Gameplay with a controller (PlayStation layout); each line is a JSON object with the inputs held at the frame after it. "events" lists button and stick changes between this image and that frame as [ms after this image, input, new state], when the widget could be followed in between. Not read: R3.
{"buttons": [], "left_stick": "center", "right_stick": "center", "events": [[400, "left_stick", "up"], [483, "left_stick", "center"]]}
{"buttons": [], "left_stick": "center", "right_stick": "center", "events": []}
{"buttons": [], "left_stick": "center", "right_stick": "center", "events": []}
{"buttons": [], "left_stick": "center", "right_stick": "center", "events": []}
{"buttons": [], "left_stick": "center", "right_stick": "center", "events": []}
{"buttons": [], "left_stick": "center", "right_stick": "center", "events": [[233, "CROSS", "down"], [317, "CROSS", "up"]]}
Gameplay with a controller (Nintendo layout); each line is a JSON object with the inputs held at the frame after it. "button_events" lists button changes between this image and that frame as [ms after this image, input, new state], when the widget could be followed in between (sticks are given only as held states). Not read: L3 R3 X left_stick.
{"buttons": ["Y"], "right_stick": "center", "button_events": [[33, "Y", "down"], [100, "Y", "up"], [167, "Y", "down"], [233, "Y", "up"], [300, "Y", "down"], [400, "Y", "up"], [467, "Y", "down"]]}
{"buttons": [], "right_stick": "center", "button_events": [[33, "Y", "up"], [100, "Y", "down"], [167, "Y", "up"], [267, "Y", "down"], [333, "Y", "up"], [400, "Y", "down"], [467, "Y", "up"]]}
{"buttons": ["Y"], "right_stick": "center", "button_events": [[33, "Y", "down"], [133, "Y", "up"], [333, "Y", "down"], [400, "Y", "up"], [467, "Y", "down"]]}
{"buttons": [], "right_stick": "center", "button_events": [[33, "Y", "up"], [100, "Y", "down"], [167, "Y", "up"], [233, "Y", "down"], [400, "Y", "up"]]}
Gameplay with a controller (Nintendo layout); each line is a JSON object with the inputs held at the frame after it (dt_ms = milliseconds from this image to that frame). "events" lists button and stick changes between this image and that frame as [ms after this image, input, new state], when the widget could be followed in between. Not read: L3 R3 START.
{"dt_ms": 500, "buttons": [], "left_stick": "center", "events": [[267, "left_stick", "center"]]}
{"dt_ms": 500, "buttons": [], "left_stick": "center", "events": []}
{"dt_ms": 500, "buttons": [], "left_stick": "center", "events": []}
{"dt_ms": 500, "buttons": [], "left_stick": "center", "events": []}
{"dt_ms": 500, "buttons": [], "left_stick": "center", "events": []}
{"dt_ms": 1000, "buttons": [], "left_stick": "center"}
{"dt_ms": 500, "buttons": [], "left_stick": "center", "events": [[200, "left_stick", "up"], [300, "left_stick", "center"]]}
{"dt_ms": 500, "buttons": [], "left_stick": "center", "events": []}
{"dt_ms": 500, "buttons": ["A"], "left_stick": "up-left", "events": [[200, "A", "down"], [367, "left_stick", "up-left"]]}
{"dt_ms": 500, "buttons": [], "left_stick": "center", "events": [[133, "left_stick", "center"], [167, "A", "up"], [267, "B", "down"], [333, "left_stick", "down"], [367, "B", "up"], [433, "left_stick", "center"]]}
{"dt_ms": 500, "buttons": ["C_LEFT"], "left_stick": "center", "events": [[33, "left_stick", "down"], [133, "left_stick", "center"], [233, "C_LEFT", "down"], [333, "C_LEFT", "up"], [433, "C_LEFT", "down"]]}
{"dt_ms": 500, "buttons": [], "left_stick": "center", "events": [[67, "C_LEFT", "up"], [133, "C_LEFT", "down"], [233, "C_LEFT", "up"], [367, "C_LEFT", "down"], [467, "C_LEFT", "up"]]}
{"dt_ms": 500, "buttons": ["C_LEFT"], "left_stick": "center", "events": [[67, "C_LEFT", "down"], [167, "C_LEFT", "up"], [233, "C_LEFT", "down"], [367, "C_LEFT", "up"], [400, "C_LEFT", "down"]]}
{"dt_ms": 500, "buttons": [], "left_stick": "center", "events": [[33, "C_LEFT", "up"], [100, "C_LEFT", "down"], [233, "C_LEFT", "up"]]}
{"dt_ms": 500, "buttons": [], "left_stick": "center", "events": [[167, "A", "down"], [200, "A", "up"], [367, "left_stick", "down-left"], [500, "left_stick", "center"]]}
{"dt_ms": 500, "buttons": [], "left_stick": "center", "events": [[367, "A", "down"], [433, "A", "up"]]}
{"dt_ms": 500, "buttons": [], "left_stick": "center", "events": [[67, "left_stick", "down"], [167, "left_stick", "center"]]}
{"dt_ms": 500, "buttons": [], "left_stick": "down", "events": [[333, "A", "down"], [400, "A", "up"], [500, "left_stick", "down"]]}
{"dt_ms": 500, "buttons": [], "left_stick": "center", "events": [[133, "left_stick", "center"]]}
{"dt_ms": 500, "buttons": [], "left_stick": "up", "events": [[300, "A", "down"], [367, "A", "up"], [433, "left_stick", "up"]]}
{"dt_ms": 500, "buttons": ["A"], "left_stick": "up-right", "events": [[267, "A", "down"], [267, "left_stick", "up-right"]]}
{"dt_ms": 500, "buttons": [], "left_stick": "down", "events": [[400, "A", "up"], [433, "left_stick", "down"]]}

=-=-=

→ **How to complete this task**:
Repeat each record exactly, leaving nothing out.

→ **Final answer**:
Gameplay with a controller (PlayStation layout); each line is a JSON object with the inputs held at the frame after it. "events" lists button and stick changes between this image and that frame as [ms after this image, input, new state], when the widget could be followed in between. Not read: R3.
{"buttons": [], "left_stick": "center", "right_stick": "center", "events": [[400, "left_stick", "up"], [483, "left_stick", "center"]]}
{"buttons": [], "left_stick": "center", "right_stick": "center", "events": []}
{"buttons": [], "left_stick": "center", "right_stick": "center", "events": []}
{"buttons": [], "left_stick": "center", "right_stick": "center", "events": []}
{"buttons": [], "left_stick": "center", "right_stick": "center", "events": []}
{"buttons": [], "left_stick": "center", "right_stick": "center", "events": [[233, "CROSS", "down"], [317, "CROSS", "up"]]}
Gameplay with a controller (Nintendo layout); each line is a JSON object with the inputs held at the frame after it. "button_events" lists button changes between this image and that frame as [ms after this image, input, new state], when the widget could be followed in between (sticks are given only as held states). Not read: L3 R3 X left_stick.
{"buttons": ["Y"], "right_stick": "center", "button_events": [[33, "Y", "down"], [100, "Y", "up"], [167, "Y", "down"], [233, "Y", "up"], [300, "Y", "down"], [400, "Y", "up"], [467, "Y", "down"]]}
{"buttons": [], "right_stick": "center", "button_events": [[33, "Y", "up"], [100, "Y", "down"], [167, "Y", "up"], [267, "Y", "down"], [333, "Y", "up"], [400, "Y", "down"], [467, "Y", "up"]]}
{"buttons": ["Y"], "right_stick": "center", "button_events": [[33, "Y", "down"], [133, "Y", "up"], [333, "Y", "down"], [400, "Y", "up"], [467, "Y", "down"]]}
{"buttons": [], "right_stick": "center", "button_events": [[33, "Y", "up"], [100, "Y", "down"], [167, "Y", "up"], [233, "Y", "down"], [400, "Y", "up"]]}
Gameplay with a controller (Nintendo layout); each line is a JSON object with the inputs held at the frame after it (dt_ms = milliseconds from this image to that frame). "events" lists button and stick changes between this image and that frame as [ms after this image, input, new state], when the widget could be followed in between. Not read: L3 R3 START.
{"dt_ms": 500, "buttons": [], "left_stick": "center", "events": [[267, "left_stick", "center"]]}
{"dt_ms": 500, "buttons": [], "left_stick": "center", "events": []}
{"dt_ms": 500, "buttons": [], "left_stick": "center", "events": []}
{"dt_ms": 500, "buttons": [], "left_stick": "center", "events": []}
{"dt_ms": 500, "buttons": [], "left_stick": "center", "events": []}
{"dt_ms": 1000, "buttons": [], "left_stick": "center"}
{"dt_ms": 500, "buttons": [], "left_stick": "center", "events": [[200, "left_stick", "up"], [300, "left_stick", "center"]]}
{"dt_ms": 500, "buttons": [], "left_stick": "center", "events": []}
{"dt_ms": 500, "buttons": ["A"], "left_stick": "up-left", "events": [[200, "A", "down"], [367, "left_stick", "up-left"]]}
{"dt_ms": 500, "buttons": [], "left_stick": "center", "events": [[133, "left_stick", "center"], [167, "A", "up"], [267, "B", "down"], [333, "left_stick", "down"], [367, "B", "up"], [433, "left_stick", "center"]]}
{"dt_ms": 500, "buttons": ["C_LEFT"], "left_stick": "center", "events": [[33, "left_stick", "down"], [133, "left_stick", "center"], [233, "C_LEFT", "down"], [333, "C_LEFT", "up"], [433, "C_LEFT", "down"]]}
{"dt_ms": 500, "buttons": [], "left_stick": "center", "events": [[67, "C_LEFT", "up"], [133, "C_LEFT", "down"], [233, "C_LEFT", "up"], [367, "C_LEFT", "down"], [467, "C_LEFT", "up"]]}
{"dt_ms": 500, "buttons": ["C_LEFT"], "left_stick": "center", "events": [[67, "C_LEFT", "down"], [167, "C_LEFT", "up"], [233, "C_LEFT", "down"], [367, "C_LEFT", "up"], [400, "C_LEFT", "down"]]}
{"dt_ms": 500, "buttons": [], "left_stick": "center", "events": [[33, "C_LEFT", "up"], [100, "C_LEFT", "down"], [233, "C_LEFT", "up"]]}
{"dt_ms": 500, "buttons": [], "left_stick": "center", "events": [[167, "A", "down"], [200, "A", "up"], [367, "left_stick", "down-left"], [500, "left_stick", "center"]]}
{"dt_ms": 500, "buttons": [], "left_stick": "center", "events": [[367, "A", "down"], [433, "A", "up"]]}
{"dt_ms": 500, "buttons": [], "left_stick": "center", "events": [[67, "left_stick", "down"], [167, "left_stick", "center"]]}
{"dt_ms": 500, "buttons": [], "left_stick": "down", "events": [[333, "A", "down"], [400, "A", "up"], [500, "left_stick", "down"]]}
{"dt_ms": 500, "buttons": [], "left_stick": "center", "events": [[133, "left_stick", "center"]]}
{"dt_ms": 500, "buttons": [], "left_stick": "up", "events": [[300, "A", "down"], [367, "A", "up"], [433, "left_stick", "up"]]}
{"dt_ms": 500, "buttons": ["A"], "left_stick": "up-right", "events": [[267, "A", "down"], [267, "left_stick", "up-right"]]}
{"dt_ms": 500, "buttons": [], "left_stick": "down", "events": [[400, "A", "up"], [433, "left_stick", "down"]]}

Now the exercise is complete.